By Catherine W. Johnson

In February 2020, California EPA (Cal-EPA) released its Draft Supplemental Vapor Intrusion Guidance (“Draft Guidance”) [1] – designed to promote consistency in the investigation of vapor intrusion among different state agencies responsible for overseeing the remediation of contaminated properties. It has been widely criticized by stakeholders, however, who claim it would require substantial investigation and impose significant costs at sites that pose little or no risk. Although the Draft Guidance has not yet been finalized, some regulatory agencies have already adopted key features of the Draft Guidance – and, as predicted, costs and liabilities are already increasing for parties responsible for cleanups.

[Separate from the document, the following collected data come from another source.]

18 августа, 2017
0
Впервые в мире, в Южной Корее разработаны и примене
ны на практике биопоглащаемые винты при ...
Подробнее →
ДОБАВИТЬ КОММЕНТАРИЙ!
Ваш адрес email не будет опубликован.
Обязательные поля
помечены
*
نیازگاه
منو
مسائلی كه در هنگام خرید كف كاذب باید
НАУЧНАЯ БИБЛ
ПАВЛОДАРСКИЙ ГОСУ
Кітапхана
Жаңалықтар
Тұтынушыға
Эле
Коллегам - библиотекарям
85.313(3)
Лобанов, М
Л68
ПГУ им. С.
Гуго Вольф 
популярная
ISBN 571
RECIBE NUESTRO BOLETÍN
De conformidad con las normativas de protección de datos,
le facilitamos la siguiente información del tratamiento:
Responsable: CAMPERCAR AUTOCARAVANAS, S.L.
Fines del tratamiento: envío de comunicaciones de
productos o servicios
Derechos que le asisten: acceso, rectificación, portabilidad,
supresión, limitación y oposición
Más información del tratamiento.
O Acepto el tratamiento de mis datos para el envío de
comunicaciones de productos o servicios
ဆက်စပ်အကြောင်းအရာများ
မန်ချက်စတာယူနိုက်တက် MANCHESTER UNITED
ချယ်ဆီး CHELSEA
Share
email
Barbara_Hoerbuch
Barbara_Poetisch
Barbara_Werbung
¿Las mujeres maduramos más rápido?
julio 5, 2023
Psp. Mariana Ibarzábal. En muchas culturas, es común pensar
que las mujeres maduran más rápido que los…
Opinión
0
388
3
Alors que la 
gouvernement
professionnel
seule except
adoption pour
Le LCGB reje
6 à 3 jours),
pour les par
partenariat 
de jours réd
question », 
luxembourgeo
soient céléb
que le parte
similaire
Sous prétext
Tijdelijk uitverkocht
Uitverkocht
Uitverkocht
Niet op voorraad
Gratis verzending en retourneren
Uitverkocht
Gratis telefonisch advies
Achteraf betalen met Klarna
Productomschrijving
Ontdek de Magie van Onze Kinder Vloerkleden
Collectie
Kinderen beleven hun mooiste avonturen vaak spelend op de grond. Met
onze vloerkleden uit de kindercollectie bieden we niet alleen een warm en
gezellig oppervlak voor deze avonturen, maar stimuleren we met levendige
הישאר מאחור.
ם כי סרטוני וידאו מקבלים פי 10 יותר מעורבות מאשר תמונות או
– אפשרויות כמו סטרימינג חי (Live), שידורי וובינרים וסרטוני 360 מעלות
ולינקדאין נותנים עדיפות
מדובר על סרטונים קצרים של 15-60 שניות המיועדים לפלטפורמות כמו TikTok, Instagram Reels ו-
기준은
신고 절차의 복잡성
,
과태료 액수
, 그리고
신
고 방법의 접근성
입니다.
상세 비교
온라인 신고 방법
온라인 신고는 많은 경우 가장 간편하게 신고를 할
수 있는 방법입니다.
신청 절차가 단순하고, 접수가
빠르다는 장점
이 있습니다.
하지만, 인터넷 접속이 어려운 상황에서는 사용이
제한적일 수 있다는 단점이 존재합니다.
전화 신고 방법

The most controversial feature of the Draft Guidance is a proposed attenuation factor of 0.03 for soil and soil gas. The attenuation factor is applied to concentrations of contaminants in the soil and soil gas to extrapolate the concentrations of those contaminants that – based on assumptions factored into the attenuation factor – could be found inside nearby buildings.[2] The 0.03 attenuation factor is already in use by the U.S. EPA but is significantly more conservative than the attenuation factor that has been used by California agencies.

Some agencies are already requiring use of the 0.03 attenuation factor – either as a screening tool to determine when indoor air sampling will be required and/or to identify potential risk for purposes of risk-based cleanups. That is, the attenuation factor as applied to soil and soil gas can trigger a vapor intrusion investigation, including indoor air sampling. Even if no vapor intrusion is detected inside a building, however – and thus no actual risk – the 0.03 attenuation factor is also in some cases being required for use to calculate current and/or future risks in a risk assessment (e.g., an agency may rely on the Office of Environmental Health Hazard Assessment ("OEHHA") to review and comment on risk assessments, and OEHHA may recommend use of the 0.03 attenuation factor). Thus, the attenuation factor also affects cleanup levels for risk-based cleanups.

Where a potential risk exists, some agencies are beginning to require remediation of the source area – consistent with the Draft Guidance – rather than relying solely on mitigation of vapor intrusion. That is, rather than simply installing a vapor intrusion mitigation system in a building, responsible parties are being required to remove contaminants from the affected media. Moreover, where a potential risk is associated with a neighboring building, agencies may require responsible parties to collect indoor air samples from the neighboring property – an exercise that often can be fraught with difficulties.

In conclusion, even sites that may have been under agency oversight for many years may suddenly be identified as presenting a potential health risk to occupants of on-site buildings or of neighboring properties. Responsible parties will need to evaluate specific agency policies applicable to their site – and, particularly where conservative attenuation factors apply, make strategic decisions about how to mitigate risks as well as minimize associated potential liabilities.

[1] The following agencies have contributed to the Draft Guidance: the Department of Toxic Substances Control (“DTSC”), the State Water Resources Control Board (“SWRCB”), the Bay Area Regional Water Quality Control Board (“Bay Area RWQCB”). [2] Some of the commenters who submitted public comments on the Draft Guidance complained the attenuation factor was developed using data collected from sites outside California and thus is not representative of conditions in California.